● TASK TO COMPLETE
Throughout the material below, count each line in which the word "pinky" appears, then reply with the count only.

● RECORDS FOR THE EXERCISE

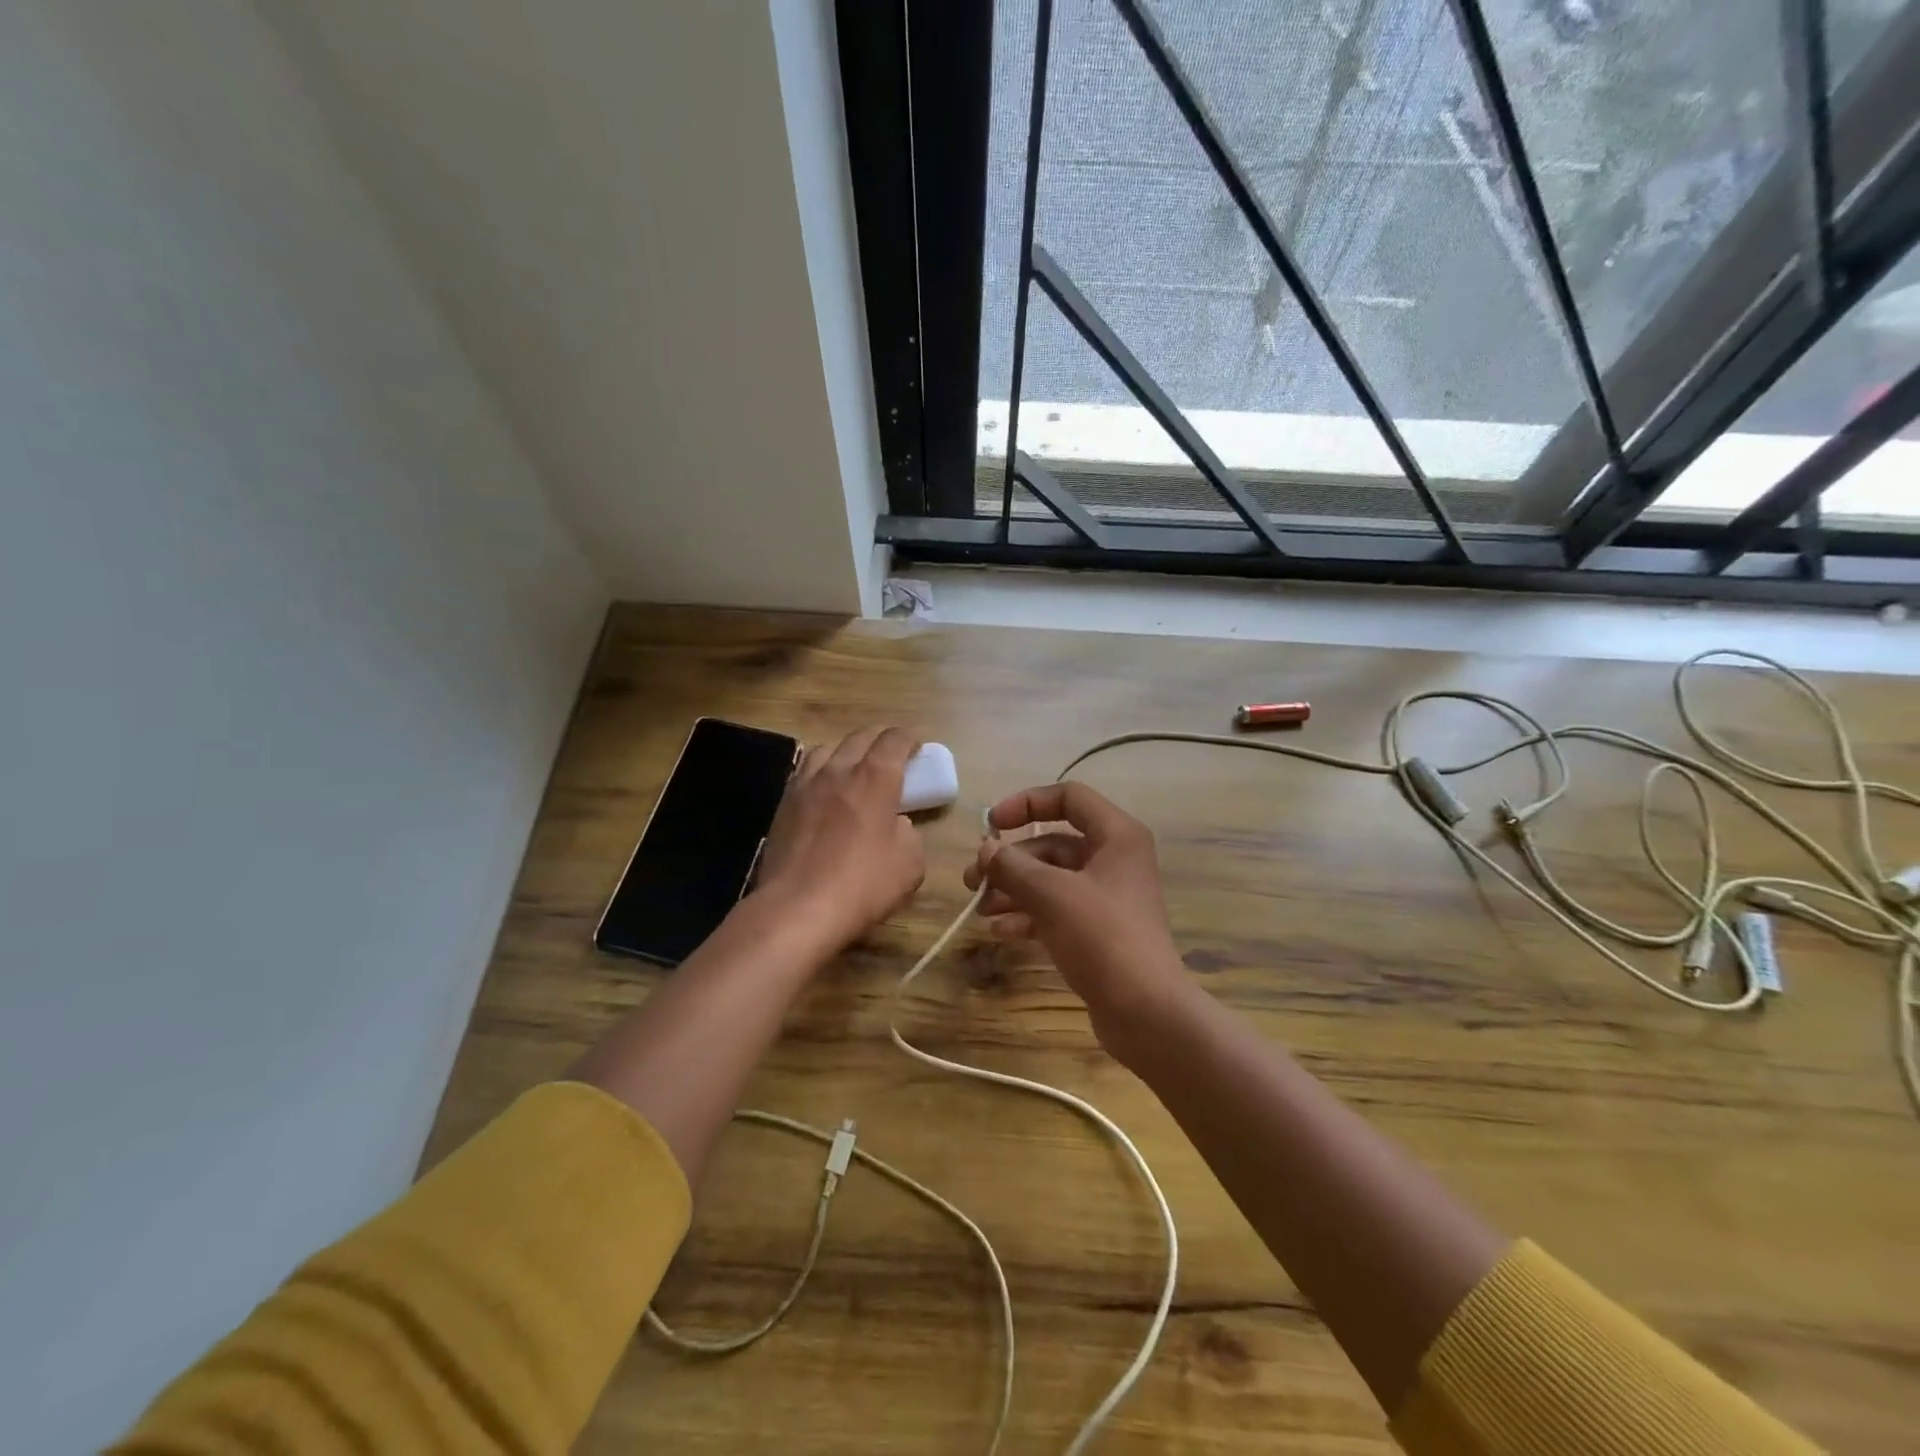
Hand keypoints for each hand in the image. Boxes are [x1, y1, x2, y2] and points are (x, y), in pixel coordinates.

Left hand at [752, 726, 924, 951]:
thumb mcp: (910, 863)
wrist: (797, 908)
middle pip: (860, 737)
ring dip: (846, 751)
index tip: (917, 747)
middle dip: (880, 739)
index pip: (894, 739)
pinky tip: (824, 791)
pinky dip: (821, 772)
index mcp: (874, 778)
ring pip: (827, 749)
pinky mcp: (783, 805)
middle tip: (891, 754)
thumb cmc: (862, 884)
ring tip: (853, 768)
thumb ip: (909, 834)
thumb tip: (897, 825)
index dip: (909, 738)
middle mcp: (838, 770)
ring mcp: (805, 785)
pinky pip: (805, 772)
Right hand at [963, 781, 1188, 1053]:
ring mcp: (1108, 897)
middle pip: (1053, 844)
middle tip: (972, 880)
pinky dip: (1029, 915)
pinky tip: (1000, 931)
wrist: (1146, 1011)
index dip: (1027, 803)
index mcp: (1116, 835)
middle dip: (1010, 861)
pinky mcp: (1100, 931)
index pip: (1068, 797)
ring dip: (1014, 890)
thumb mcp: (1051, 894)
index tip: (991, 824)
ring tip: (979, 909)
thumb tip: (986, 849)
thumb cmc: (1102, 936)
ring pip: (1052, 880)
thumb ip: (1012, 866)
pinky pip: (1057, 910)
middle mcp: (1115, 859)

● OUTPUT FOR THIS EXERCISE
8